The bill (2013-S 0049) is aimed at preventing schools from having to issue as many unnecessary layoff notices to teachers due to budget uncertainties.
“Because of the way the state and local budget systems work, schools have very little information about their budgets for the following year by March 1, when they are required to notify any teachers who might be laid off. The result is that they regularly have to issue pink slips to dozens or, in some cases, even hundreds of teachers to make sure they’re covered for the worst-case budget possibilities. It’s an unnecessary, frightening and disruptive experience for teachers, students and parents, and it hangs over their heads from March 1 until the budget is settled months later,” said Senator DiPalma, a Democrat who represents District 12 in Middletown, Little Compton, Newport and Tiverton. “The slips are essentially meaningless, so why are we forcing schools and teachers to go through the trouble, expense and worry?”
Senator DiPalma said his legislation is aimed at averting situations like the ones that occurred in Woonsocket last year and Providence the year before, when the school districts send layoff notices to every teacher in February to provide maximum flexibility in the face of budget uncertainties ahead.
Later in the spring, closer to the start of the next fiscal year on July 1, schools have a better idea of how much funding they can expect from the state and their municipalities, said Senator DiPalma. As the new statewide school aid funding formula phases in over the next decade, the level of predictability will increase, too.
Since often budgetary decisions at the state level aren’t made until the final days of the fiscal year – and occasionally even later – moving the deadline to June 1 still isn’t going to mean school officials will know the exact level of support they will be getting from the state and their municipalities when they issue the notices. But they’ll have more information than they would have in March, and teachers need to know before the end of the school year whether they can expect to be returning to their classrooms the next fall or should be applying for other jobs, said Senator DiPalma.
He added that besides the unnecessary emotional toll those layoff notices take on the school community, it’s also a waste of school department resources to have to issue so many layoff notices when, ultimately, many of those receiving them will not be laid off.
“It is necessary to have a deadline for notification, because teachers need to prepare if they might not be returning to their schools, and they need time to begin looking for other employment. But it doesn’t help them if they get a notice that’s based mainly on a lack of information. It’s hard for them to know how real the threat is, but it’s still a very disconcerting situation that will last until the end of the school year or even later. I’m sure the situation isn’t helpful to the education process,” said Senator DiPalma.

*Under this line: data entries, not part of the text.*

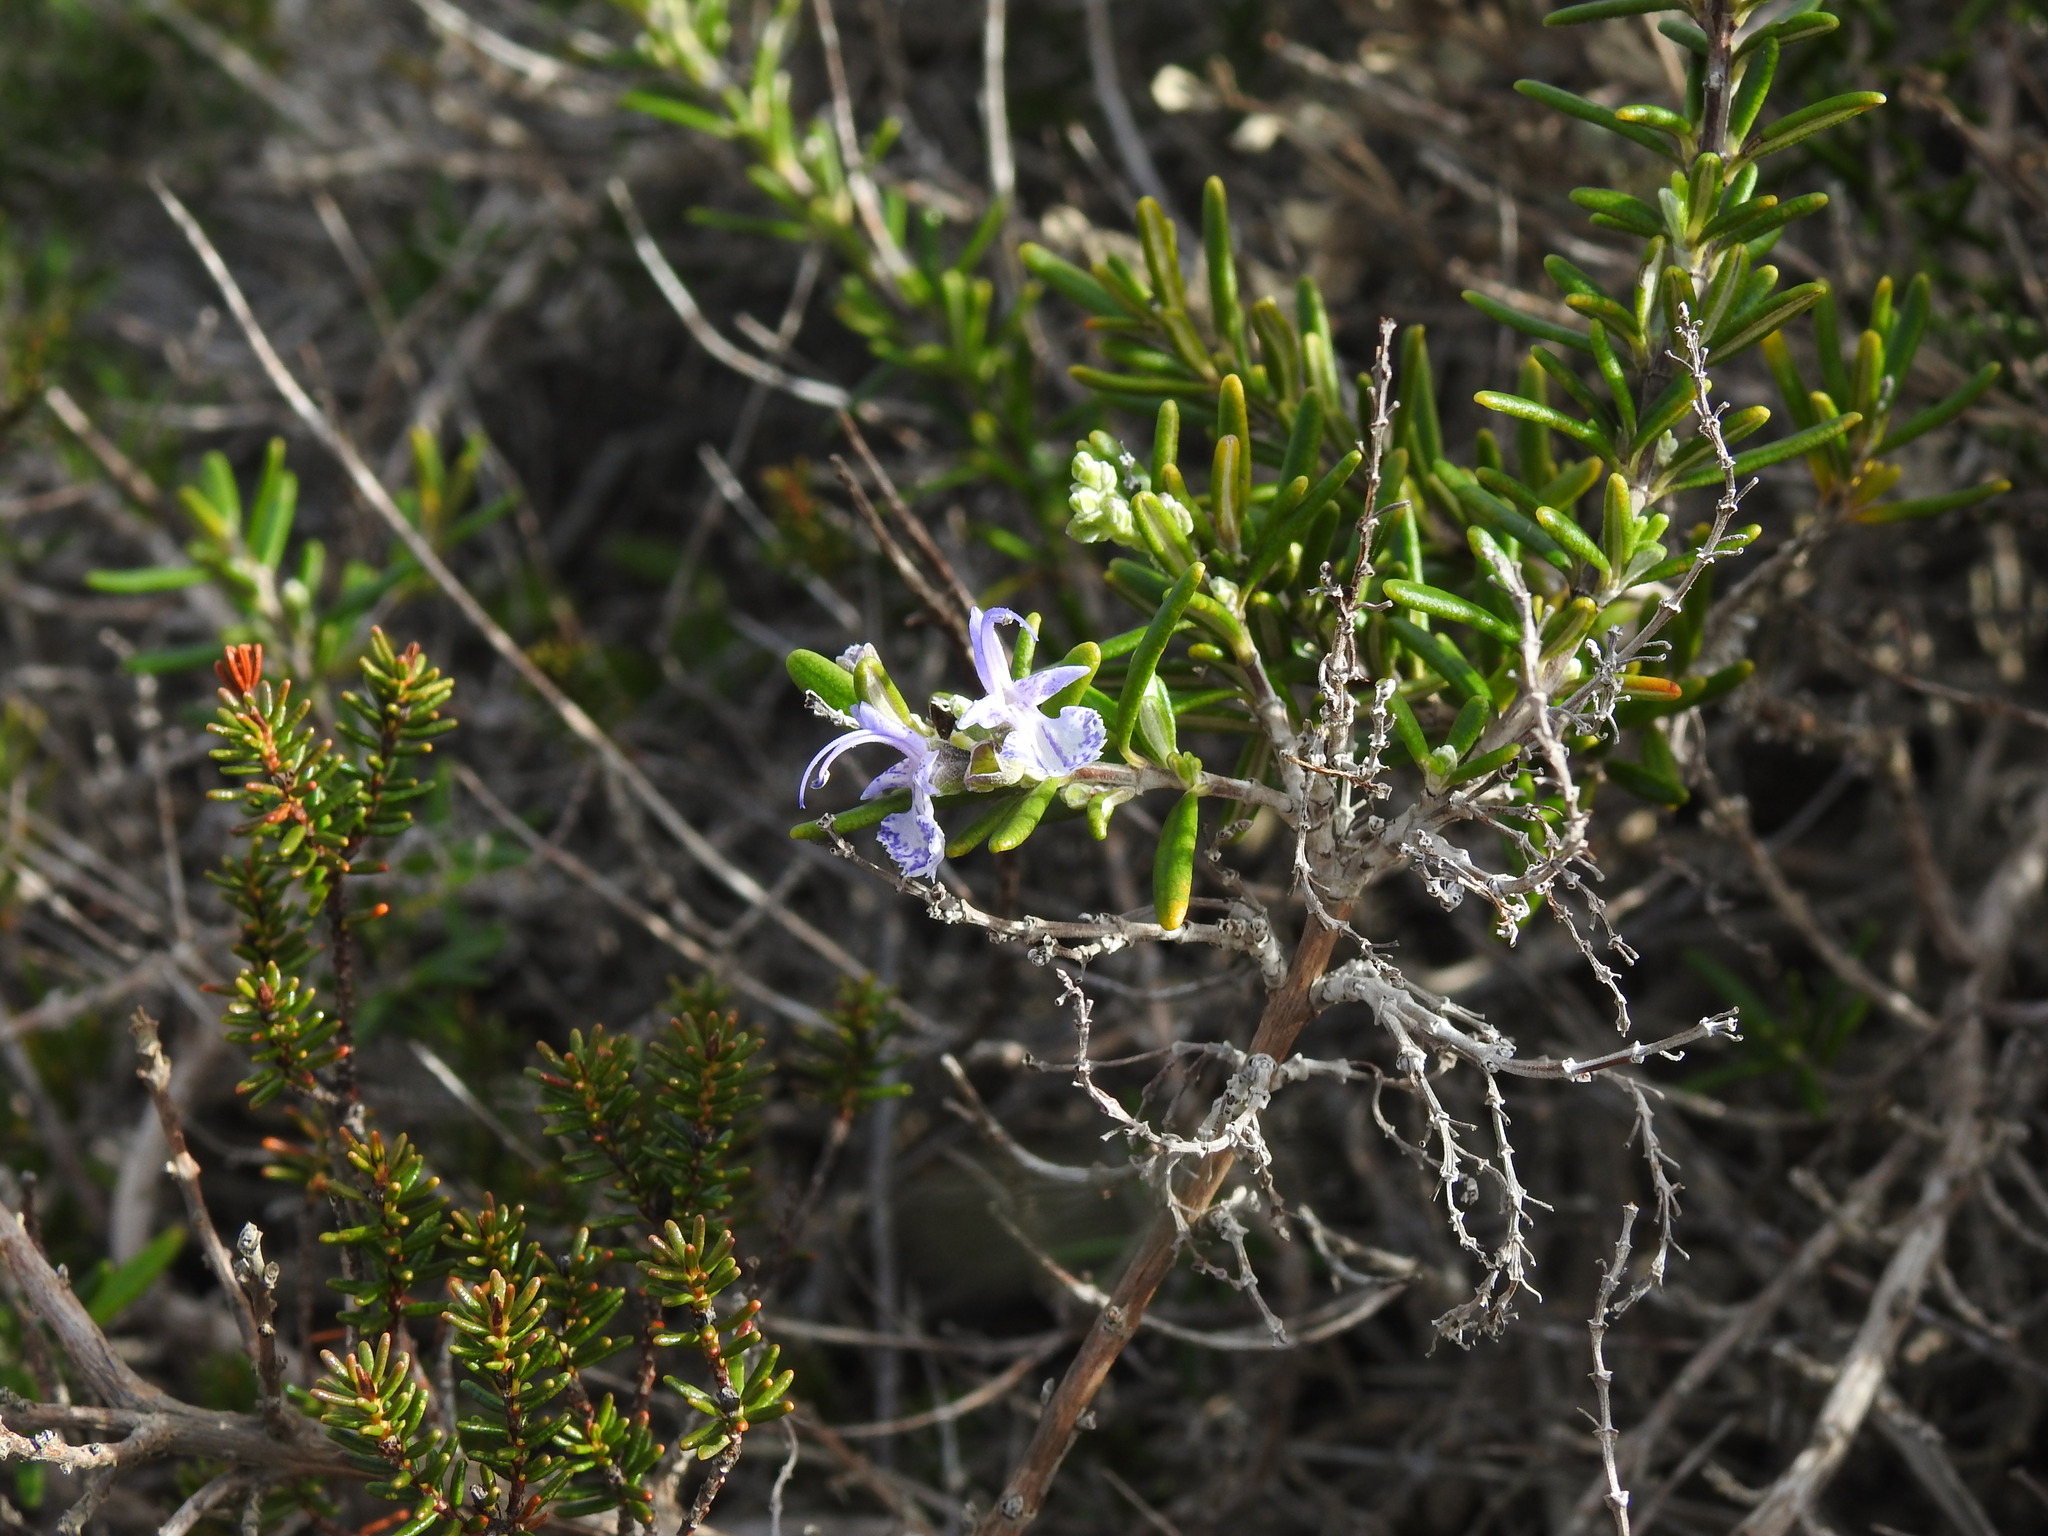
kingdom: Plantae
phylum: Tracheophyta
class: Magnoliopsida
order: Lamiales
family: Lamiaceae
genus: Salvia
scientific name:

The legislation is co-sponsored by Sen. Roger A. Picard (D-Dist. 20, Woonsocket, Cumberland), Sen. Ryan Pearson (D-Dist. 19, Cumberland, Lincoln), Sen. Christopher Scott Ottiano (R-Dist. 11, Portsmouth, Bristol, Tiverton) and Sen. V. Susan Sosnowski (D-Dist. 37, South Kingstown, New Shoreham).
Rep. Deborah Ruggiero (D-Dist. 74, Jamestown, Middletown) is sponsoring the bill (2013-H 5066) in the House, where the cosponsor are Rep. Joseph M. McNamara (D-Dist. 19, Warwick, Cranston), Rep. Marvin L. Abney (D-Dist. 73, Newport, Middletown), Rep. Linda Finn (D-Dist. 72, Middletown, Portsmouth) and Rep. Joseph A. Trillo (R-Dist. 24, Warwick).